(INPUT ROWS)
========================================================================
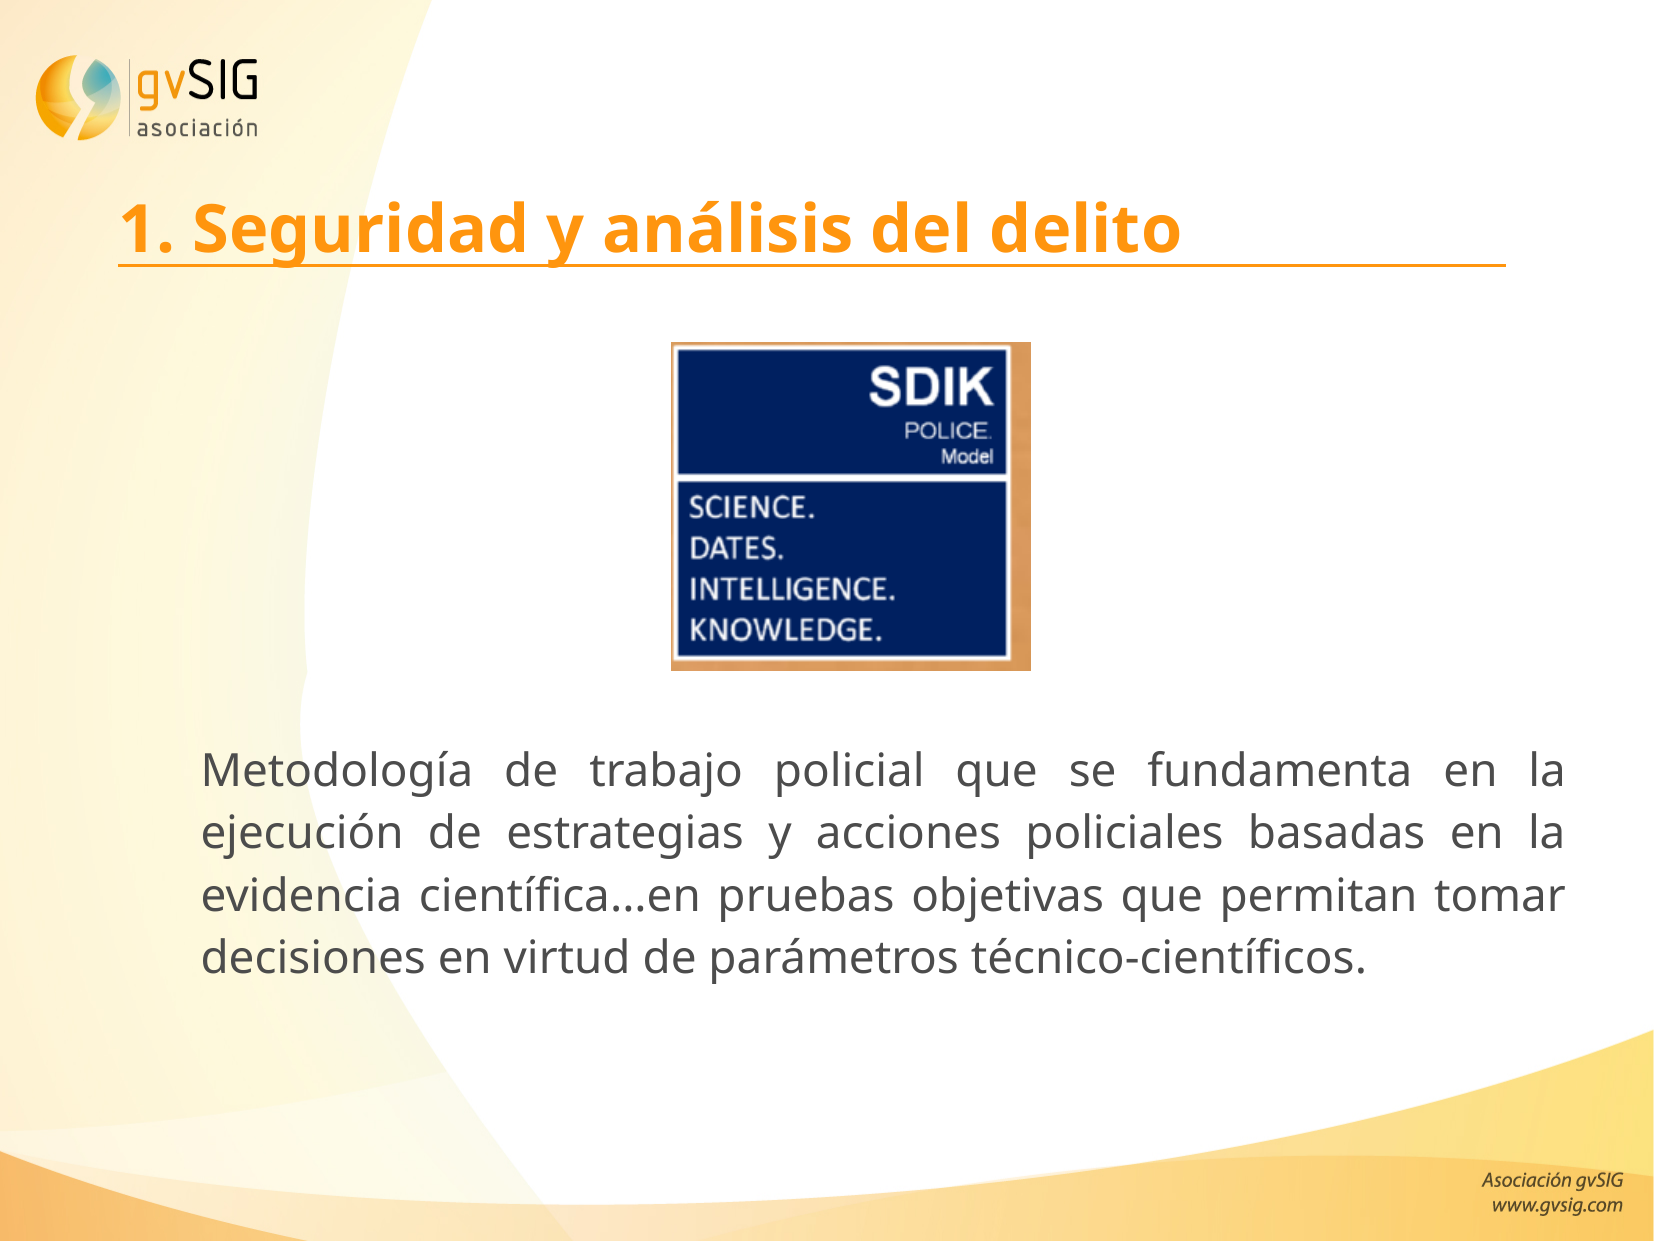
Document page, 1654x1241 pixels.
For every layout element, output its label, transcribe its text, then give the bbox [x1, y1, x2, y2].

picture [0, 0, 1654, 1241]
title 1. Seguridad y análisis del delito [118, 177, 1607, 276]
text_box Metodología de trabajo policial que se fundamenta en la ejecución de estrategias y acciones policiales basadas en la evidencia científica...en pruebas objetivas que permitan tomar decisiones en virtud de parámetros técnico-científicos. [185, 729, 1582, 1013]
========================================================================
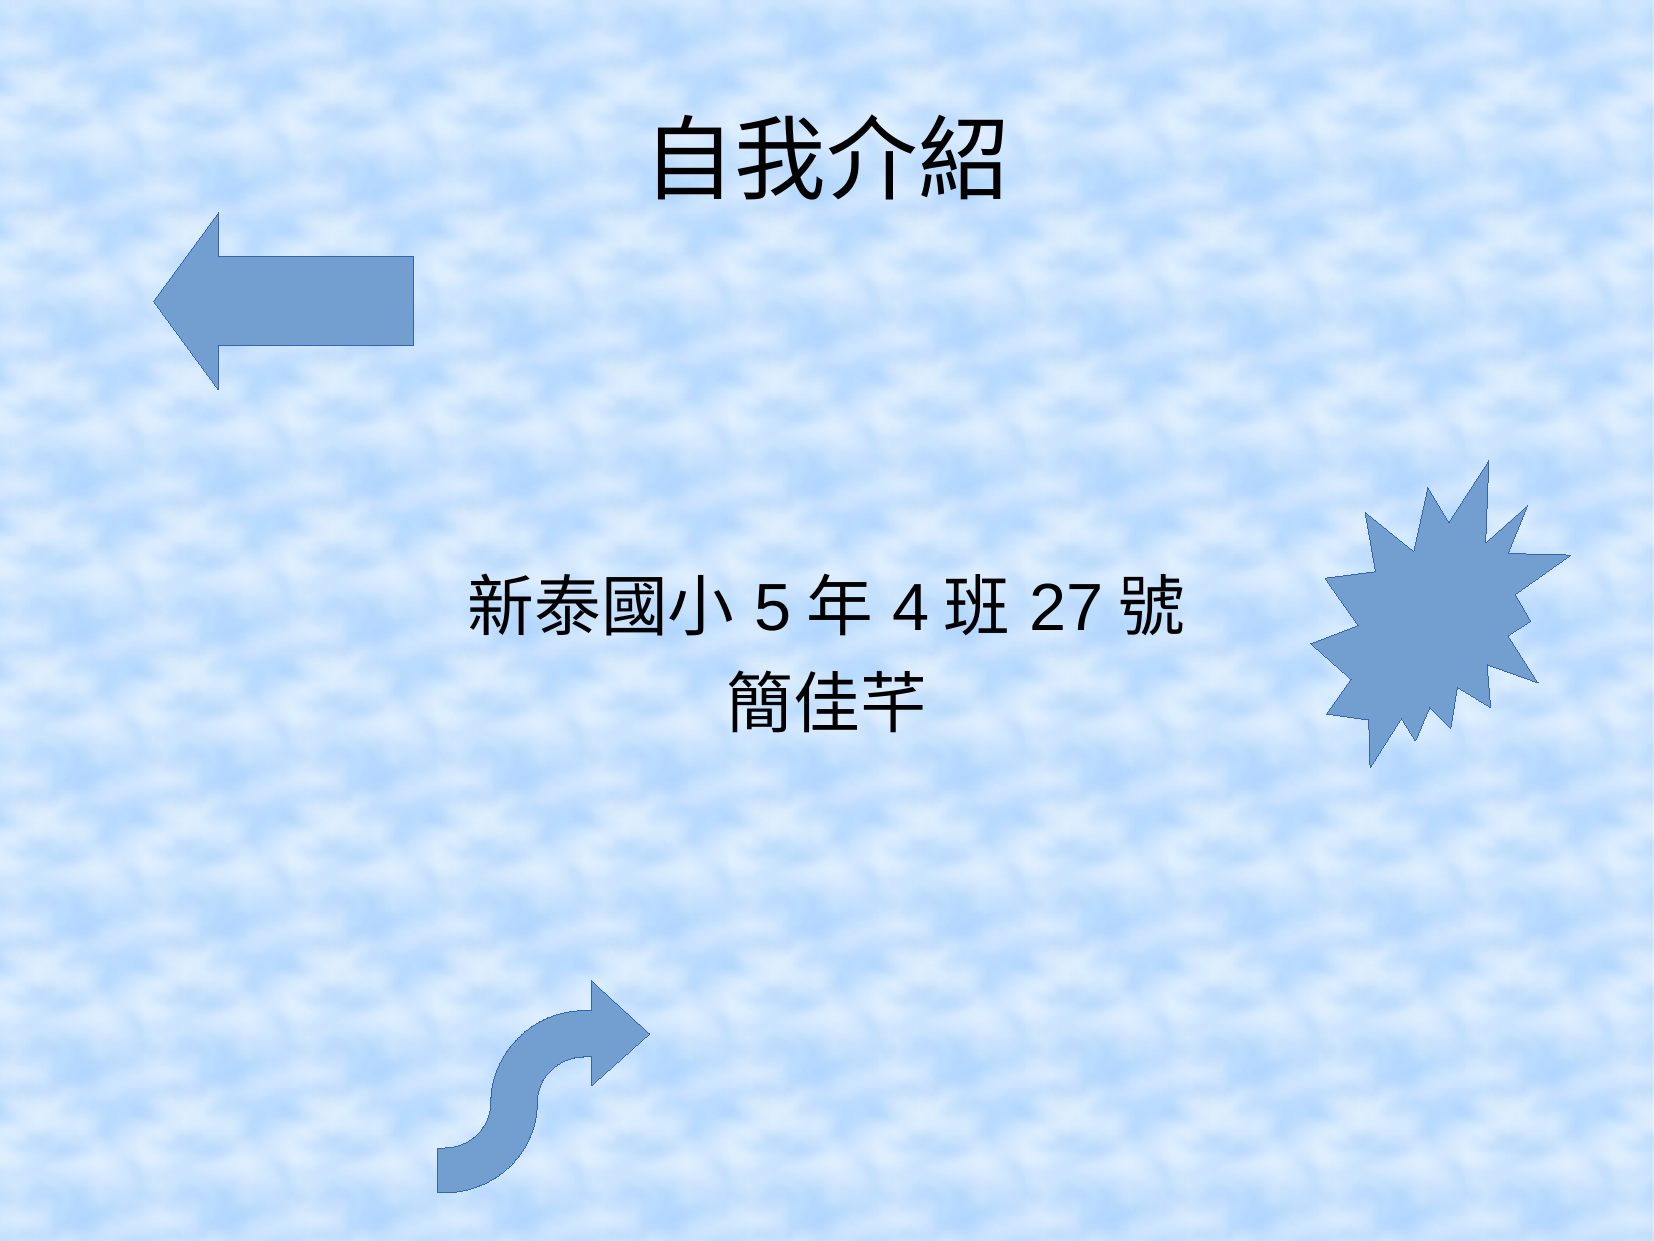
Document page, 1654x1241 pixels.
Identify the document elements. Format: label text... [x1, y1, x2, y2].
========================================================================
(WHAT NEEDS TO BE DONE)
Extract each line of the material above that contains the word "label".

(WRITTEN RESPONSE)
For every layout element, output its label, transcribe its text, then give the bbox [x1, y1, x2, y2].
Identify the document elements. Format: label text... [x1, y1, x2, y2].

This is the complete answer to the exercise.